======== Entries provided

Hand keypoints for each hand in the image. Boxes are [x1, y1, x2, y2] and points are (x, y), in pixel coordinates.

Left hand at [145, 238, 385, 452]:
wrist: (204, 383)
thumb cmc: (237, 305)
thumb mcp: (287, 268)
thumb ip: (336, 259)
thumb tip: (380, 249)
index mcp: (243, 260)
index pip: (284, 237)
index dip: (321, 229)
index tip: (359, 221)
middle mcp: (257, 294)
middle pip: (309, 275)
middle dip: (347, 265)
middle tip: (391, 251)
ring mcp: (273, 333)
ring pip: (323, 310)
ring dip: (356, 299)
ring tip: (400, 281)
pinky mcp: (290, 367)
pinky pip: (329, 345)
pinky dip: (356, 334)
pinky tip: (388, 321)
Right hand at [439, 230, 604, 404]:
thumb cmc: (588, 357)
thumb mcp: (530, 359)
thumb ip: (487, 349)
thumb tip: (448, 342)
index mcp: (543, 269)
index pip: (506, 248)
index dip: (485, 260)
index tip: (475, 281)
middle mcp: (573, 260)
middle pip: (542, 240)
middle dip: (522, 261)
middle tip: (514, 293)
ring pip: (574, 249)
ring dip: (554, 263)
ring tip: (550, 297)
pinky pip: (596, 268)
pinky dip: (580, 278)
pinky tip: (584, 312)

================
======== Entries provided

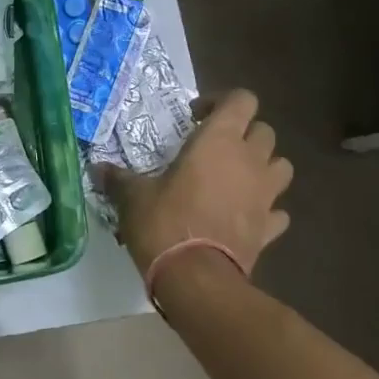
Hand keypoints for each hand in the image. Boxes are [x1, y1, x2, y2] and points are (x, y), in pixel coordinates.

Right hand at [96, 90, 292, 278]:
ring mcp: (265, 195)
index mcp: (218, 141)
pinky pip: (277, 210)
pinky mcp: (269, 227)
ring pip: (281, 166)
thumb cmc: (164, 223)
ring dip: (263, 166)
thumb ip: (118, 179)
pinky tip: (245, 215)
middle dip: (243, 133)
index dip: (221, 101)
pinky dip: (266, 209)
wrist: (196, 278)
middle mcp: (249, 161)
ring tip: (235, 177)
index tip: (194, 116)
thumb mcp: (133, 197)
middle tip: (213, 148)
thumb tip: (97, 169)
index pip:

================

What the task asks »
Return, with no change at all, every line in the entries above from the line containing "middle pip: (542, 240)" through the line containing "pinky tip: (584, 312)".

Answer below »
middle pip: (542, 240)
middle dip: (522, 261)
middle tip: (514, 293)
ring pip: (574, 249)
ring dip: (554, 263)
ring tip: (550, 297)
pinky pip: (596, 268)
pinky dip: (580, 278)
pinky tip: (584, 312)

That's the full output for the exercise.